Due anni e quattro udienze per scoprire che l'imputato era morto prima del processo

Quattro udienze per scoprire che l'imputato era morto ancora prima che il processo iniziasse. Sembra una barzelletta, ma è realtà. Alla sbarra un uomo originario di Signa, con trascorsi per furto, guida in stato di ebbrezza e reati legati alla prostituzione. Questa volta era finito nei guai per essersi fatto accreditare 317 euro da un utente internet a cui, nel 2008, aveva venduto on line un cellulare, che però non aveva consegnato.

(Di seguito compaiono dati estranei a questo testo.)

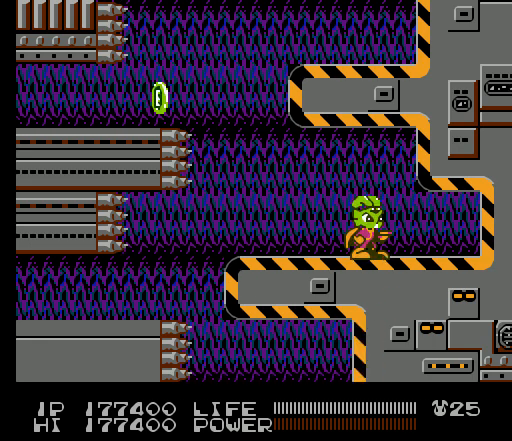
{"buttons": [], "events": [[100, "DPAD_LEFT", "down"], [233, "DPAD_LEFT", "up"]]}
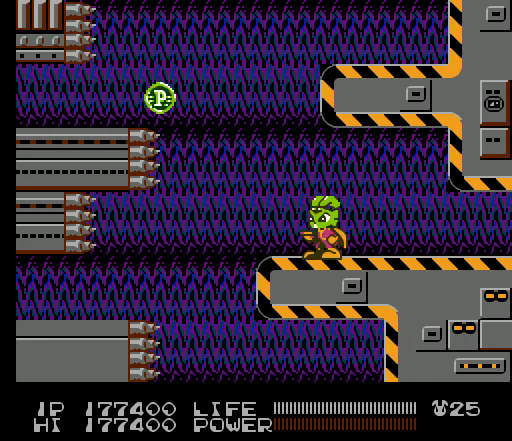
{"buttons": [], "events": [[233, "DPAD_LEFT", "down"], [367, "DPAD_LEFT", "up"]]}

Chiamato a rispondere di truffa, era morto il 10 novembre 2011 per malattia, all'età di 58 anni. Ma il Tribunale di Firenze se n'è accorto soltanto ieri, dopo due anni di processo. In realtà gli uffici giudiziari nel marzo 2012 si erano mossi per cercare l'imputato, ma non riuscendo a trovarlo, lo avevano dichiarato irreperibile, ignari del fatto che il poveretto non c'era più. Nel dicembre 2012 il magistrato aveva presenziato la prima udienza. Poi c'era stata la seconda nel luglio 2013, rinviata per l'astensione degli avvocati e la terza, nel maggio 2014, slittata per l'assenza dei due testimoni.

Ieri il quarto appuntamento, che prevedeva l'ascolto dei test da parte del magistrato. Prima di iniziare, però, è arrivata la sorpresa: il giudice ha mostrato il certificato di morte del cinquattottenne. Poi si è ritirato in camera di consiglio per dichiarare estinto il processo. In aula è calato il silenzio. Da una parte l'imbarazzo del difensore, avvocato d'ufficio e dall'altro quello dell'accusa.

Vista la propensione dell'Italia a processare anche i fantasmi, non stupisce più di tanto la notizia che il nostro Paese, tra i 47 aderenti al Consiglio d'Europa, è quello con più grande arretrato nel penale e per un divorzio ci vogliono 770 giorni. Che dire poi dei costi? Il malfunzionamento conclamato della giustizia civile costa agli italiani, secondo Banca d'Italia, l'1 per cento del PIL.